Depois do intervalo, o Te Deum, em Dó Maior, WAB 45, de Anton Bruckner, encerrou a noite. O compositor austríaco, cujo nascimento completa 200 anos neste ano, começou a trabalhar na obra em 1881, mas a completou somente em 1884, e a estreia aconteceu no ano seguinte, em Viena. Obra de grande força dramática, expressa em grande escala a devoção religiosa do próprio compositor.

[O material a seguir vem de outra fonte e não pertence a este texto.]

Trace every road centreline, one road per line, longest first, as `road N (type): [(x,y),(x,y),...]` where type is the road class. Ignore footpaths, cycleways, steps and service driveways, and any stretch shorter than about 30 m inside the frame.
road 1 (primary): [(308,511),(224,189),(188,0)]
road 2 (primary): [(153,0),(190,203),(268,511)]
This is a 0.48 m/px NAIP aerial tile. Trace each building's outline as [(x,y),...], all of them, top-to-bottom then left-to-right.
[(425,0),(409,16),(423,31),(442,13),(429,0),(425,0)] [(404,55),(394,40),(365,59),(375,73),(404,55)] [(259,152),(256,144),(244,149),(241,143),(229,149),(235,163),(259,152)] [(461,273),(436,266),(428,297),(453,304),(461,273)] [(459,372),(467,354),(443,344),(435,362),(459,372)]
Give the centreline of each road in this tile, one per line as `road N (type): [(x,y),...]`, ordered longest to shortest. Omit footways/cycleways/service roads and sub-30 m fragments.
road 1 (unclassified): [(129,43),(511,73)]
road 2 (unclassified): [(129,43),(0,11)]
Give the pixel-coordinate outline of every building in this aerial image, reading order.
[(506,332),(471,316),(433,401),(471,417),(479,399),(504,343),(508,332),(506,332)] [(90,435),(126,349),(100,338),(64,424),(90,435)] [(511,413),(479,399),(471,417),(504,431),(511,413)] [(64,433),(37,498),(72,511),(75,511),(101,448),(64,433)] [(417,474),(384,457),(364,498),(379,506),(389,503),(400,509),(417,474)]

À frente, Michele Menezes, Lara Cavalcanti, Felipe Prazeres (de costas), Guilherme Moreira e Leonardo Thieze

Felipe Prazeres uma vez mais procurou valorizar os contrastes entre as passagens mais explosivas e aquelas mais contidas, mas parece ter exagerado na dose das primeiras. O Coro do Theatro Municipal, preparado por Edvan Moraes, chegou até a demonstrar boa expressividade nos momentos que demandavam menos energia. Nas passagens mais fortes, no entanto, houve exagero, com uma estridência que chegava a incomodar bastante o ouvido. A OSTM apresentou-se na medida das suas possibilidades, sem grande destaque, e os metais, pelo menos, não chegaram a decepcionar como em outras oportunidades. Do quarteto de solistas, a soprano Michele Menezes, a mezzosoprano Lara Cavalcanti e o baixo Leonardo Thieze ofereceram performances regulares, sem menções positivas ou negativas. O tenor Guilherme Moreira se destacou com um leve e lindo timbre, e um canto expressivo, dotado de sentimento.

O Te Deum de Bruckner é o tipo de obra depois da qual não faz o menor sentido dar um bis, por mais que um público que pareceu não ter compreendido bem o espírito religioso da peça esperasse por isso. Felipe Prazeres não deveria cair nessa tentação, mas caiu, e repetiu o trecho final. Esse tipo de atitude, de concessão desnecessária e até mesmo descabida (ainda mais depois que Guido Sant’Anna já havia dado um bis antes do intervalo), não ajuda muito a educar o público, a fazê-lo entender que, para além do entretenimento, havia ali uma obra de arte. É pena.


Fotos: Daniel Ebendinger. Na foto principal, conjuntos e solistas durante o ‘Te Deum’ de Bruckner.

Um comentário

  1. É lamentável a decadência musical do Rio de Janeiro. Além das indefinições do Theatro Municipal no seu jogo de esconde-esconde da temporada com o público, a OSB não tem temporada apresentada, a Petrobras Sinfônica apresentou uma temporada magra e a Sala Cecília Meirelles nem sombra da temporada tem.